* [TESTO DI PARTENZA]
□ □ □ □
Cacciatore, per abbattere una pispola, usa richiami vietati. Condannato (Corte di Cassazione, Sezione III Penale, Sentenza 19 febbraio 2020, n. 6518).

REPUBBLICA ITALIANA

IN NOME DEL POPOLO ITALIANO

LA CORTE SUPREMA DI CASSAZIONE

SEZIONE TERZA PENALE

Composta dagli Ill.mi Sigg.ri Magistrati:

Dott. ANDREAZZA Gastone – Presidente

Dott. SOCCI Angelo Matteo – Consigliere

Dott. NOVIELLO Giuseppe – Rel. Consigliere

Dott. ZUNICA Fabio – Consigliere

Dott. Gianni Filippo Reynaud – Consigliere

ha pronunciato la seguente

SENTENZA

sul ricorso proposto da:

Andreoli Gianluca nato a (omissis) il xx/xx/xxxx;

avverso la sentenza del 23/11/2018 del tribunale di Brescia;

visti gli atti, il provvedimento impugnato e il ricorso;

udita la relazione svolta dal consigliere Dott. Giuseppe Noviello;

udito il Pubblico Ministero, in persona del Sostituto Procuratore generale Dott. SECCIA Domenico che ha concluso chiedendo la dichiarazione di inammissibilità del ricorso;

udito il difensore, avv. Carpinelli Eugenio Maurizio, quale sostituto processuale dell’avv. Becheri Luigistelio che ha concluso riportandosi ai motivi del ricorso.

RITENUTO IN FATTO

1. Il tribunale di Brescia, con sentenza del 23 novembre 2018 condannava Andreoli Gianluca alla pena di euro 1800,00 di ammenda in ordine ai reati ex artt. 81 cpv. cod. pen., 30 comma I lett. b) in relazione agli artt. 2 e 30 lett. h) della L. 157/92, per avere, con più azione esecutive di un medesimo disegno criminoso, esercitato la caccia mediante l’ausilio di un richiamo vietato, consistito in un apparecchio acustico a funzionamento elettromagnetico, abbattendo una pispola.
□ □ □ □
* [RECORD DEL DATASET]
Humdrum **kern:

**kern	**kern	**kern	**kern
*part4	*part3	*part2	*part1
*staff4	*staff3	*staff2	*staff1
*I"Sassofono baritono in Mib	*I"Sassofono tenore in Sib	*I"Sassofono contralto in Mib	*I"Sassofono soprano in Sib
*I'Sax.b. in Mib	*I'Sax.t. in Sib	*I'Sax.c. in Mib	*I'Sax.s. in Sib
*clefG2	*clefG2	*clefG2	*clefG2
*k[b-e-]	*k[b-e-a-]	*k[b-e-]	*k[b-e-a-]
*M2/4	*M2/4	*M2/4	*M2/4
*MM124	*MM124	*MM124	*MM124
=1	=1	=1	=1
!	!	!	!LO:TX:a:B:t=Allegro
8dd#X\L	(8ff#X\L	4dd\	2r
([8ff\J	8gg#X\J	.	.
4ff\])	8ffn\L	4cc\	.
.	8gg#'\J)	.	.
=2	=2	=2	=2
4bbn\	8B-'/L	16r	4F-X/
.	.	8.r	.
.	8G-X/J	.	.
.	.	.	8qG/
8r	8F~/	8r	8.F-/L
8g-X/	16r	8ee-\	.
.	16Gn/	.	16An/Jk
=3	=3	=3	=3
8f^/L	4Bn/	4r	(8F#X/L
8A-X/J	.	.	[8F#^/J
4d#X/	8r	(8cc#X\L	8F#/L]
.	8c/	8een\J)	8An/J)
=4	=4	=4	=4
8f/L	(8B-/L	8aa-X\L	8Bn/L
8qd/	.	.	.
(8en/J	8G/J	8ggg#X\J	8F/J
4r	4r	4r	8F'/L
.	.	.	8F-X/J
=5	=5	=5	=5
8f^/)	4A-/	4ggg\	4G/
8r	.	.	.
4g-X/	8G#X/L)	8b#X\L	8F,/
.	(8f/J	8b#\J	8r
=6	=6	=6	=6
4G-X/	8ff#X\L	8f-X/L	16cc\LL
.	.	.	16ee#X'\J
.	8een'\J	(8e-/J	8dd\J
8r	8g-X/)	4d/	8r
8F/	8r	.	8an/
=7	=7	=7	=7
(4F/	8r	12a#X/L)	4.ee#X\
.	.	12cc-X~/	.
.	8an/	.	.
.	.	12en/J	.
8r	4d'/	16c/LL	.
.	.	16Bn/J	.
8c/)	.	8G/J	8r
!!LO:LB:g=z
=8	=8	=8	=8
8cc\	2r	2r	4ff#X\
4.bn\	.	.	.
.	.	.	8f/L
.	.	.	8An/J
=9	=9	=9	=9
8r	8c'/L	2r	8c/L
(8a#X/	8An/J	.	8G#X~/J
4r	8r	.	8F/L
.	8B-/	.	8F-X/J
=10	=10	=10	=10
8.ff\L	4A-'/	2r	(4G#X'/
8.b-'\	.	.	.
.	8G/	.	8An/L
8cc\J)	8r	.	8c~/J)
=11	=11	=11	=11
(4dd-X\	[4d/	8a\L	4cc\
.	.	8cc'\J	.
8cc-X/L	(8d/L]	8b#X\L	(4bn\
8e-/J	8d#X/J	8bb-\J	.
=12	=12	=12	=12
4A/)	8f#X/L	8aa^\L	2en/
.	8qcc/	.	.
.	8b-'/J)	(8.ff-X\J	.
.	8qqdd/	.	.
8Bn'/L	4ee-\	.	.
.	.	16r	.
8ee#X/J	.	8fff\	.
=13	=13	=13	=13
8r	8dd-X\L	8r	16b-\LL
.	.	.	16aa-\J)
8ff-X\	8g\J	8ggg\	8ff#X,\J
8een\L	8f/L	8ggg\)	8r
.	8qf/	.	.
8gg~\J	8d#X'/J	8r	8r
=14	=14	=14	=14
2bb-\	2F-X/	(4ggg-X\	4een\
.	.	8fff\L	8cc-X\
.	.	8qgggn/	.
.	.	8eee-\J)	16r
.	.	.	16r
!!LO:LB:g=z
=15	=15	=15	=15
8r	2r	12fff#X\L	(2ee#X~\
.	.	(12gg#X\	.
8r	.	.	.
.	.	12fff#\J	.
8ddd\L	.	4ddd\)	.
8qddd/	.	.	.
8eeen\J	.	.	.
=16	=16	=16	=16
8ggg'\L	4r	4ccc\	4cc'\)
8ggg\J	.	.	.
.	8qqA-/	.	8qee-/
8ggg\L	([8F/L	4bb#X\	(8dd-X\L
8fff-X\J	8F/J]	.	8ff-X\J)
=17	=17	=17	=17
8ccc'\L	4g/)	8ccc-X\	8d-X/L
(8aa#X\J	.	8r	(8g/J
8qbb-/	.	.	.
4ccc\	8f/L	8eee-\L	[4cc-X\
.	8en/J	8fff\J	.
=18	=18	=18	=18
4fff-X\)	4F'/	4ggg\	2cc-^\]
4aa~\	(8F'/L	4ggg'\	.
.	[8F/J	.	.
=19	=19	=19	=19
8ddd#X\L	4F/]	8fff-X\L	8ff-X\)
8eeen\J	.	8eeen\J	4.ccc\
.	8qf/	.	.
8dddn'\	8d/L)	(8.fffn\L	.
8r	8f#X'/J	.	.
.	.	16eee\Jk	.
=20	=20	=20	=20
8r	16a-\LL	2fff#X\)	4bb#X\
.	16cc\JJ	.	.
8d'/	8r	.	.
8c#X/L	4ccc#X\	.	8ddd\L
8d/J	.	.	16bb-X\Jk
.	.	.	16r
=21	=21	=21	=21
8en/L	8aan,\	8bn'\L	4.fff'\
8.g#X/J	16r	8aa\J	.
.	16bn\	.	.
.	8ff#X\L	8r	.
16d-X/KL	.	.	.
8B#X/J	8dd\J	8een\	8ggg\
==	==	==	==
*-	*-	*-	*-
□ □ □ □
* [ELENCO DEI COMPITI]
A - Indica se ciascuna affermazione concorda con la sentenza sul cacciatore. Rispondi sì o no e cita tra virgolette le parole del testo che lo stabiliscono. (i) Il tribunale di Brescia ha condannato l'imputato a pagare un'ammenda di 1800 euro. (ii) Il Pubblico Ministero ha chiesto di accogliere il ricorso. (iii) Il richiamo vietato era un uccello vivo.
B - Prosegui la sentenza sul cacciatore partendo dall'ultima frase riportata.

* [RISPOSTE AI COMPITI]
A -
(i) Sì: «condannava Andreoli Gianluca alla pena di euro 1800,00 di ammenda».
(ii) No: «ha concluso chiedendo la dichiarazione di inammissibilità del ricorso».
(iii) No: «consistito in un apparecchio acustico a funzionamento elettromagnetico».

B -
2. Avverso la sentenza del tribunale di Brescia ha proposto appello, mediante il proprio difensore, trasmesso a questa Suprema Corte per l’eventuale conversione in ricorso per cessazione, Andreoli Gianluca, deducendo un solo motivo di impugnazione.

3. Ha dedotto la mancanza, all’esito dell’istruttoria, innanzitutto degli elementi costitutivi del reato, contestando la possibilità di ricostruire l’elemento oggettivo del reato dalle dichiarazioni dei testi di pg, anche in considerazione delle affermazioni a discarico formulate dall’imputato.

Quanto all’elemento soggettivo del reato, ha lamentato la mancata considerazione della buona fede del ricorrente alla luce della normativa della regione Lombardia introduttiva di una deroga al divieto di caccia di specie protette, tra cui la pispola.

Ha quindi insistito, stante l’incensuratezza dell’imputato, per la concessione delle circostanze attenuanti generiche in ragione della eccessività della pena imposta, di cui ha chiesto la rideterminazione nel minimo edittale.

CONSIDERATO IN DIRITTO

1. Premesso che la sentenza impugnata, relativa alla condanna alla sola pena dell’ammenda è suscettibile esclusivamente di ricorso per cassazione ad opera dell’imputato, ex artt. 593 comma 3 cod. proc. pen. e 607 cod. proc. pen., in ordine alla qualificazione dell’appello sub specie di ricorso di legittimità, le SS.UU. di questa Corte hanno ritenuto (sent. n. 16 del 1998, Nexhi, RV 209336) che il precetto di cui all’art. 568 cod. proc. pen., comma 5, deve essere inteso nel senso che la sola erronea attribuzione del nomen juris non può pregiudicare l’ammissibilità di quel mezzo di impugnazione di cui l’interessato, a prescindere dalla qualificazione attribuitagli, abbia effettivamente inteso avvalersi.

Pertanto, il giudice ha il potere-dovere di provvedere all’appropriata qualificazione del gravame, privilegiando, rispetto alla formale apparenza, la volontà della parte di attivare il rimedio all’uopo predisposto dall’ordinamento giuridico.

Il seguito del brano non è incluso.